### EXERCISE PASSAGE:
————————

= Asian Pacific Mathematics Olympiad =

Regional mathematics competition

The Asian Pacific Mathematics Olympiad (APMO) starting from 1989 is a regional mathematics competition which involves countries from the Asian Pacific region. The United States also takes part in the APMO. Every year, APMO is held in the afternoon of the second Monday of March for participating countries in the North and South Americas, and in the morning of the second Tuesday of March for participating countries on the Western Pacific and in Asia.

==APMO's Aims==
- the discovering, encouraging and challenging of mathematically gifted school students in all Pacific-Rim countries
- the fostering of friendly international relations and cooperation between students and teachers in the Pacific-Rim Region
- the creating of an opportunity for the exchange of information on school syllabi and practice throughout the Pacific Region
- the encouragement and support of mathematical involvement with Olympiad type activities, not only in the APMO participating countries, but also in other Pacific-Rim countries.

————————

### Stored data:
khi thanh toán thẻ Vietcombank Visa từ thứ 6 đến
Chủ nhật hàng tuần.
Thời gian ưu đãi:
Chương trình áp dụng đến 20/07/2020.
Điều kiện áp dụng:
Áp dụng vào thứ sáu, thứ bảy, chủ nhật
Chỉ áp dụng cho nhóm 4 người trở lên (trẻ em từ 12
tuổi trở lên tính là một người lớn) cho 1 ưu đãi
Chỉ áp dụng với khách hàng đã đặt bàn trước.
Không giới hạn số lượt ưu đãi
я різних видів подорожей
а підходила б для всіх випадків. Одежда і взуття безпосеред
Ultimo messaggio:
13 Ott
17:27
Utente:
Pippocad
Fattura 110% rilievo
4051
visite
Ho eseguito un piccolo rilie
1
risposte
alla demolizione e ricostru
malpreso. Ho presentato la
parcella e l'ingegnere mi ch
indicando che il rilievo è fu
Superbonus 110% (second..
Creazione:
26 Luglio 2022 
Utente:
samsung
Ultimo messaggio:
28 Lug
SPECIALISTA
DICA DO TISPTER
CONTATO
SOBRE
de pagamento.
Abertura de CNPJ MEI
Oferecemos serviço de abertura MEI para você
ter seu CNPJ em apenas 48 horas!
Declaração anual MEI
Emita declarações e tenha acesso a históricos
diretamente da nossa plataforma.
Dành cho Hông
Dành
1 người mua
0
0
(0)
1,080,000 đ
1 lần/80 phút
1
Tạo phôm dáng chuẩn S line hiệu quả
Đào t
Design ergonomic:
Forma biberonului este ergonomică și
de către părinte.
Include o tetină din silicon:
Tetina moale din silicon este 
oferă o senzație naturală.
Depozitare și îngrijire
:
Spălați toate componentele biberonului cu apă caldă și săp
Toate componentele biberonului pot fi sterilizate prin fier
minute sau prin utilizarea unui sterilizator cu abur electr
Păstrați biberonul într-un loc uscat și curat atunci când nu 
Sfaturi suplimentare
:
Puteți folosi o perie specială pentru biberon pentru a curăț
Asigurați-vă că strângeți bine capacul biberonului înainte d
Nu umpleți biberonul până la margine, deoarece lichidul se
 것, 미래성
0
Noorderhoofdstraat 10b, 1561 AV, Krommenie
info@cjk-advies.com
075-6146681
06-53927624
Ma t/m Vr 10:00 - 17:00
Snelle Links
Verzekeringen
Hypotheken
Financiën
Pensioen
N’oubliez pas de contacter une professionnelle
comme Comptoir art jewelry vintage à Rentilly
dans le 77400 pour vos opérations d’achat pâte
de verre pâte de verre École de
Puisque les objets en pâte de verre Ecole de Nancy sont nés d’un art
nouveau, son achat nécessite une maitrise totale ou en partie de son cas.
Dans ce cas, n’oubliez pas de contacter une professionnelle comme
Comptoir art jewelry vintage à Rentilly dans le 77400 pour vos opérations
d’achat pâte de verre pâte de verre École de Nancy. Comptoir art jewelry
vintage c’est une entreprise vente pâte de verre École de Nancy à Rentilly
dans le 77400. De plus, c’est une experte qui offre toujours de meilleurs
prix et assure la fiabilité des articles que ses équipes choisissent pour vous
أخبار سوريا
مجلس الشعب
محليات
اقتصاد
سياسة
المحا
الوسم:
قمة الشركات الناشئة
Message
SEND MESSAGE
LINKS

————————

### ASSIGNMENT:
Rewrite the stretch from "The Asian Pacific Mathematics" through "and in Asia." of the Olympiad text, renaming every "March" as "April".

### EXERCISE SOLUTION:
The Asian Pacific Mathematics Olympiad (APMO) starting from 1989 is a regional mathematics competition which involves countries from the Asian Pacific region. The United States also takes part in the APMO. Every year, APMO is held in the afternoon of the second Monday of April for participating countries in the North and South Americas, and in the morning of the second Tuesday of April for participating countries on the Western Pacific and in Asia.